Think I’m being too harsh? Too sensitive? Are you afraid I’m going to kill you if you disagree? All because I’m bipolar? It looks like Ari Aster does. Artists have a responsibility when it comes to the attitudes toward the subjects they put in their art. By using Dani’s homicidal-suicidal sister as nothing more than a plot device, and giving nothing more than her bipolarity as explanation for her actions – it is nothing less than ignorance. His reticence in exploring why this happened makes the whole plot seem unimportant, and by extension, a cheap reliance on ugly stereotypes about people with mental illnesses.

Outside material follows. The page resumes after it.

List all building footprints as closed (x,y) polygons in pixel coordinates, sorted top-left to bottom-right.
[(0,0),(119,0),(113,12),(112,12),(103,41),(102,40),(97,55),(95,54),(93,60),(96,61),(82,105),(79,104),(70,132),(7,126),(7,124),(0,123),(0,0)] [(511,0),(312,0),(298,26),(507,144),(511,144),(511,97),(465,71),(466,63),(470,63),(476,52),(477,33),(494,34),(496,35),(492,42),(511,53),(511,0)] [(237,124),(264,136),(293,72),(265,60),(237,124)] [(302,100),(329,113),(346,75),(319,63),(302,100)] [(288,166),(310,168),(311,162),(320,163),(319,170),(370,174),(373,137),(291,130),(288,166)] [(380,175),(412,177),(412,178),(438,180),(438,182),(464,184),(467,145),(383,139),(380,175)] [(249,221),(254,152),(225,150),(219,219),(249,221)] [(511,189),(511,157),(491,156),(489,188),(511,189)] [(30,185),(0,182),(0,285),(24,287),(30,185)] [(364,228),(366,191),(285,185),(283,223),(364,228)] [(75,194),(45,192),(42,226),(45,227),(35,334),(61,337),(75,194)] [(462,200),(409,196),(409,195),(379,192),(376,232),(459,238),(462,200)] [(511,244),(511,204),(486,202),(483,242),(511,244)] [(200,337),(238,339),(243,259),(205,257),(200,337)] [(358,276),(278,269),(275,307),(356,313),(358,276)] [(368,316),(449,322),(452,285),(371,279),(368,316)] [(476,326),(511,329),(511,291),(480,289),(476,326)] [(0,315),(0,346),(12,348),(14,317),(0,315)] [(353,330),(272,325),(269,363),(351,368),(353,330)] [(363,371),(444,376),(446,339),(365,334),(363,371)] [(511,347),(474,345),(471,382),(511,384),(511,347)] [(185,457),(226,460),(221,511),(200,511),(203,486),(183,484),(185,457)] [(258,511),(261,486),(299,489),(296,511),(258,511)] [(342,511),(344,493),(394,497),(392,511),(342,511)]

A few years ago, Lights Out caught some deserved criticism for its portrayal of a mother with depression (though she could be bipolar, as she is described at one point as being manic), but even that film did more than Midsommar. Even in its own heavy-handed way, it tried to investigate the topic of the horror found in someone with severe mental illness – Midsommar doesn’t even try. Dani’s sister is nothing more than functional, we are given no information about her other than that she is bipolar, a drama queen, and has been fighting with her parents. Aster tries to force some connective tissue later in the film with a couple of visions of Dani’s family, but it’s half-hearted compared to whatever she feels about Christian at any given time. No-one is asking why this sister killed herself and her parents – or why she spared Dani. Aster knows, but he doesn’t care.

In the end, I’m left simply asking: why? Why, in 2019, in a movie that is going to be seen by a shit-load of people, is mental illness in general and bipolar in particular still being portrayed in this way? We are not killers, we are not out to hurt those we love, and we are not fodder for some hack filmmaker’s artistic wankfest by very virtue of our illness. People with mental illness are more likely to be on the receiving end of violence, rather than being the perpetrator of it. Aster’s hopelessly ham-fisted depiction of the contrary plays into the widely-held belief that people are dangerous because of their mental illness. And, in a movie seen by thousands and Aster held up as a master storyteller with an understanding of his craft, that matters.

It’s films such as Midsommar that contribute to the misrepresentation and misunderstanding of bipolar disorder. By presenting bipolar as the only explanation for a violent crime, Aster connects the two – and then just leaves the audience with that ugly, misrepresentative connection. That the film does nothing with it is even worse. Even if Aster got it wrong, I would rather he got it wrong by trying to get it right, if he had made an actual attempt to explore the connection between mental illness and violence. If Aster had dropped the boogeyman of bipolar disorder from this movie, had the crime just be, would much have changed? The answer is no. And yet, he still felt the need to connect the two – and back up a harmful myth about people like me in the process.

Oh, and for all of you that believe that this film isn’t a rip-off of The Wicker Man, compare the endings and you’ll have another reason to believe that this auteur is full of shit.